→ **PROBLEM DETAILS**
Can you extend the chapter on debugging GSL programs below, carrying on after its final sentence?

→ **READING PASSAGE**

This chapter describes some tips and tricks for debugging numerical
programs which use GSL.

@menu
* Using gdb::                   
* Examining floating point registers::  
* Handling floating point exceptions::  
* GCC warning options for numerical programs::  
* Debugging References::        
@end menu

@node Using gdb
@section Using gdb
@cindex gdb
@cindex debugging numerical programs
@cindex breakpoints
Any errors reported by the library are passed to the function
@code{gsl_error}.  By running your programs under gdb and setting a
breakpoint in this function you can automatically catch any library
errors.  You can add a breakpoint for every session by putting

@example
break gsl_error
@end example
@comment 

@noindent
into your @file{.gdbinit} file in the directory where your program is
started.  

If the breakpoint catches an error then you can use a backtrace
(@code{bt}) to see the call-tree, and the arguments which possibly
caused the error.  By moving up into the calling function you can
investigate the values of variables at that point.  Here is an example
from the program @code{fft/test_trap}, which contains the following
line,

@smallexample
status = gsl_fft_complex_wavetable_alloc (0, &complex_wavetable);
@end smallexample

@noindent
The function @code{gsl_fft_complex_wavetable_alloc} takes the length of
an FFT as its first argument.  When this line is executed an error will
be generated because the length of an FFT is not allowed to be zero.

To debug this problem we start @code{gdb}, using the file
@file{.gdbinit} to define a breakpoint in @code{gsl_error},

@smallexample
$ gdb test_trap

GDB is free software and you are welcome to distribute copies
of it under certain conditions; type "show copying" to see
the conditions.  There is absolutely no warranty for GDB;
type "show warranty" for details.  GDB 4.16 (i586-debian-linux), 
Copyright 1996 Free Software Foundation, Inc.

Breakpoint 1 at 0x8050b1e: file error.c, line 14.
@end smallexample

@noindent
When we run the program this breakpoint catches the error and shows the
reason for it.

→ **DATASET**

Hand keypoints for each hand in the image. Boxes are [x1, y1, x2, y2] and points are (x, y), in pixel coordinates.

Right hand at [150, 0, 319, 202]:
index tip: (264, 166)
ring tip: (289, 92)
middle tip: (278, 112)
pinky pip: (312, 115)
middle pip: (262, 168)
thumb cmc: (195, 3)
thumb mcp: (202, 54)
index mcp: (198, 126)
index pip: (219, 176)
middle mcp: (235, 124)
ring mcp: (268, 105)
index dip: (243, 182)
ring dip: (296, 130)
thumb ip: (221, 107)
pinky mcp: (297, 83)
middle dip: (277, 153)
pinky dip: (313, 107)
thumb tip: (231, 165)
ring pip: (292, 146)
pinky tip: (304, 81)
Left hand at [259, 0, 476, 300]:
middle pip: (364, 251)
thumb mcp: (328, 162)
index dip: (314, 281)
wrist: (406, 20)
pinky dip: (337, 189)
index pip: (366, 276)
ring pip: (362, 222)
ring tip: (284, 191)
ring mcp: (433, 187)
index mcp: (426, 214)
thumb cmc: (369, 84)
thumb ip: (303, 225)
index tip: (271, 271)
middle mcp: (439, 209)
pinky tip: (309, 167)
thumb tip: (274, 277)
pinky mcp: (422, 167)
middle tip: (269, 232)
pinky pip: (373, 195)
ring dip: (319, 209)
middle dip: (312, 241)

==

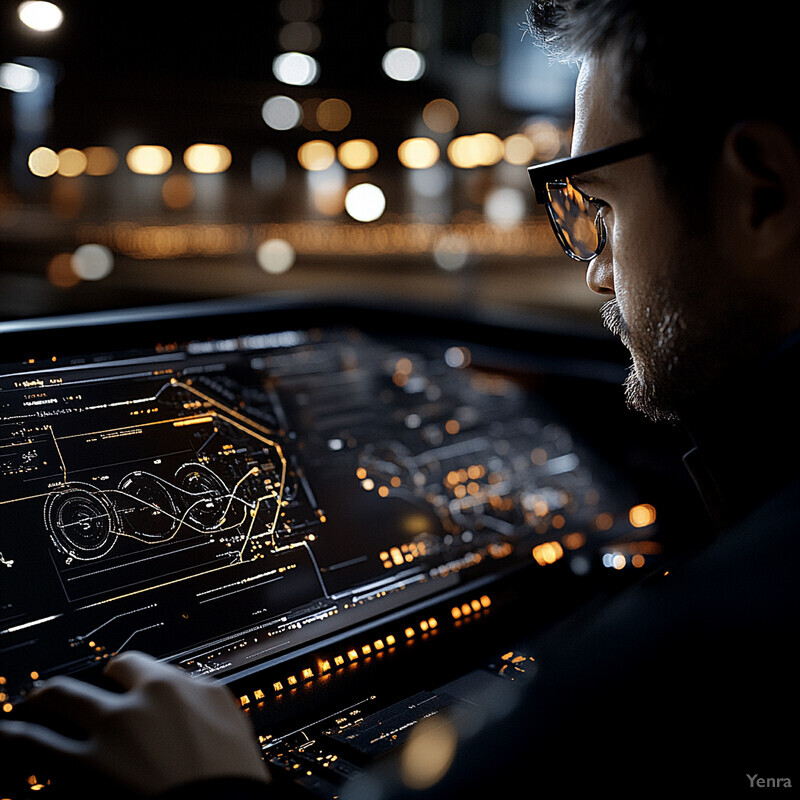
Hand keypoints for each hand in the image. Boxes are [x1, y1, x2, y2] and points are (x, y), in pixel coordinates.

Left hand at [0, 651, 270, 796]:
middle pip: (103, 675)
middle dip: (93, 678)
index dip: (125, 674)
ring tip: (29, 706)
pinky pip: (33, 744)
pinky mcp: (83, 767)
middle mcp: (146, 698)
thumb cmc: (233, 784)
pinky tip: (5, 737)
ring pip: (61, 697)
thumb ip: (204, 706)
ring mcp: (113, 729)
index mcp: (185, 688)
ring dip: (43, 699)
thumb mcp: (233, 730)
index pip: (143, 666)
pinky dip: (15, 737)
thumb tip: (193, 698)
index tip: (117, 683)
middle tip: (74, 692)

---

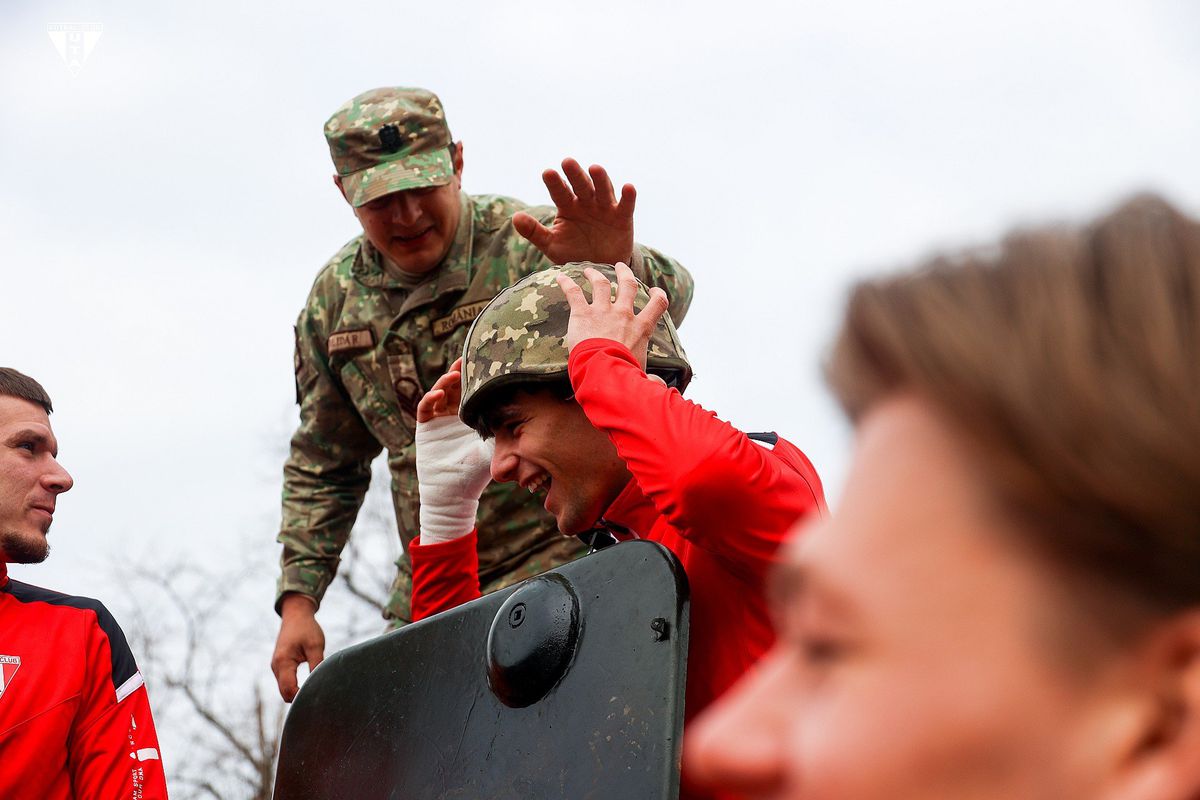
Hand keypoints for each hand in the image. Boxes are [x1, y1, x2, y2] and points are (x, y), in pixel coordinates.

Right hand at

→ **RESPONSE**
@smallexample
(gdb) run
Starting program: test_trap 

Breakpoint 1, gsl_error (reason=0x8052b0d 
    "length n must be positive integer", 
    file=0x8052b04 "c_init.c", line=108, gsl_errno=1) 
    at error.c:14
14        if (gsl_error_handler) 
@end smallexample
@comment 

@noindent
The first argument of @code{gsl_error} is always a string describing the
error.  Now we can look at the backtrace to see what caused the problem,

@smallexample
(gdb) bt
#0  gsl_error (reason=0x8052b0d 
    "length n must be positive integer", 
    file=0x8052b04 "c_init.c", line=108, gsl_errno=1)
    at error.c:14
#1  0x8049376 in gsl_fft_complex_wavetable_alloc (n=0,
    wavetable=0xbffff778) at c_init.c:108
#2  0x8048a00 in main (argc=1, argv=0xbffff9bc) 
    at test_trap.c:94
#3  0x80488be in ___crt_dummy__ ()
@end smallexample
@comment 

@noindent
We can see that the error was generated in the function
@code{gsl_fft_complex_wavetable_alloc} when it was called with an
argument of @var{n=0}.  The original call came from line 94 in the
file @file{test_trap.c}.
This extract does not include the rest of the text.